Train robberies are something people would expect to see in an old Western movie, but modern day train heists happen every single day.
"It's a big issue," said Ron Greene of Freight Watch International. "Nobody really knows how big of a problem it is, but it's in the hundreds of millions of dollars range," said Greene.
Greene said to forget the box of gold. Today's bandits strike it rich by targeting cargo trains.
"Trains sit idle for long periods of time without any security around them and thieves open up the containers and throw out the cargo to be picked up later," said Greene.
Industry experts say California is a hotspot for train thieves. So is New Jersey, Chicago, Florida, New Mexico and Arizona.
"Arizona is a place where the trains stop, where they switch cars, they move them around and it's just a natural area that's easy to target," said Greene.
Most of the large rail companies have their own police force that quietly handles train heists. This keeps negative publicity to a minimum but also creates a shroud of secrecy around the problem.
CBS 5 Investigates penetrated this clandestine world and found a band of thieves using a secret language and dangerous moves to pull off a highly organized train heist in the desert outside of Los Angeles.
Federal court records show the bandits spend days scouting the train yards.
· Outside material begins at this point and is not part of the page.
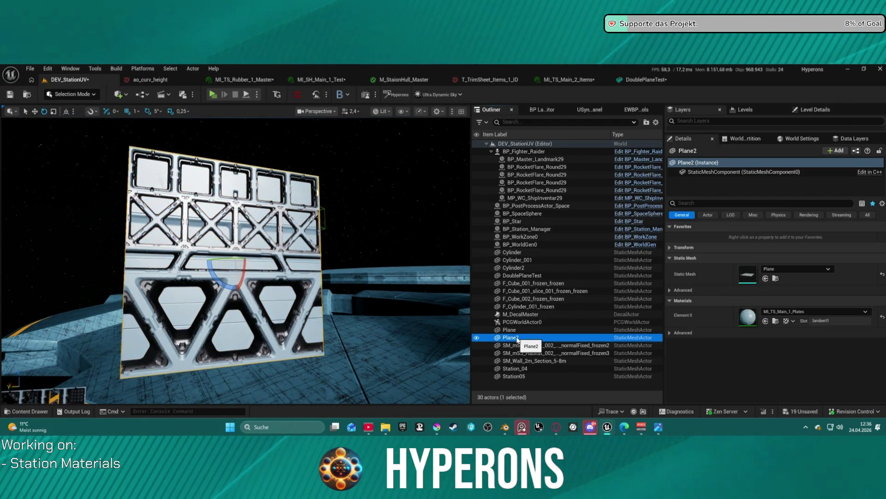
{"action": "left_click_drag", "start_coordinate": [323, 277], "coordinate": [388, 277]}
{"action": "left_click_drag", "start_coordinate": [211, 180], "coordinate": [217, 178]}
{"action": "scroll", "coordinate": [222, 182], "scroll_direction": "down", "scroll_amount": 2}
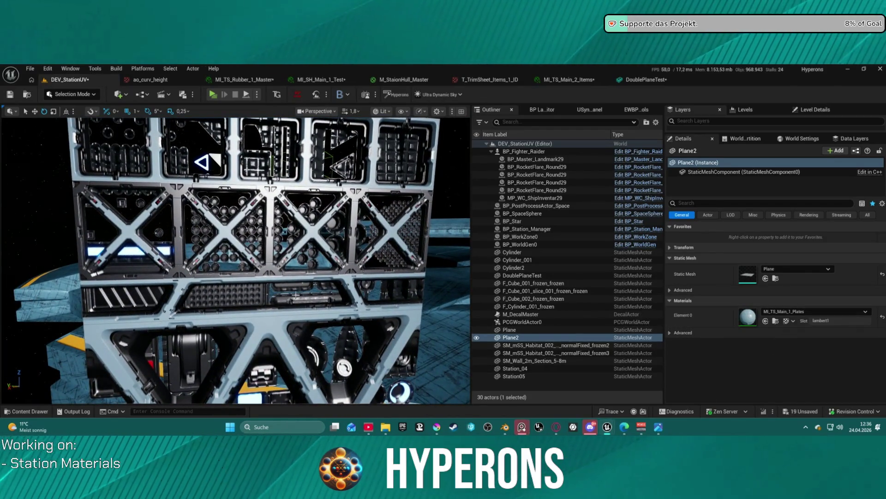
{"action": "left_click", "coordinate": [268, 316]}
Once on board they hide under the axels of the railcar, and will ride the rail for hundreds of miles until it's safe to unload the merchandise.
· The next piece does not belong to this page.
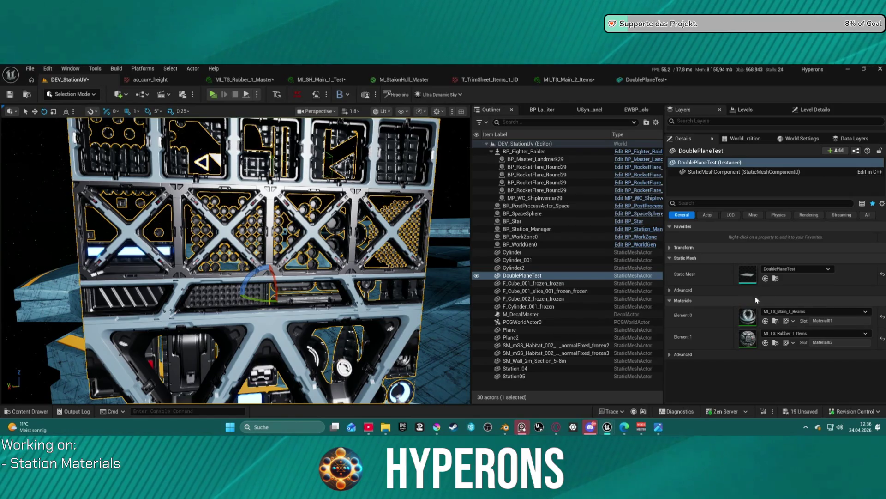
{"action": "left_click", "coordinate": [809, 333]}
"Companies who ship or manufacture high value products such as electronics, computers, high-end retail items have a big issue with cargo theft and they have to mitigate the risk," said Greene.
The way that's done is by marking up the cost consumers pay in the stores.
So while train heists have been happening for more than 150 years, today's modern bandits are picking your pocket - even if you don't ride the rails.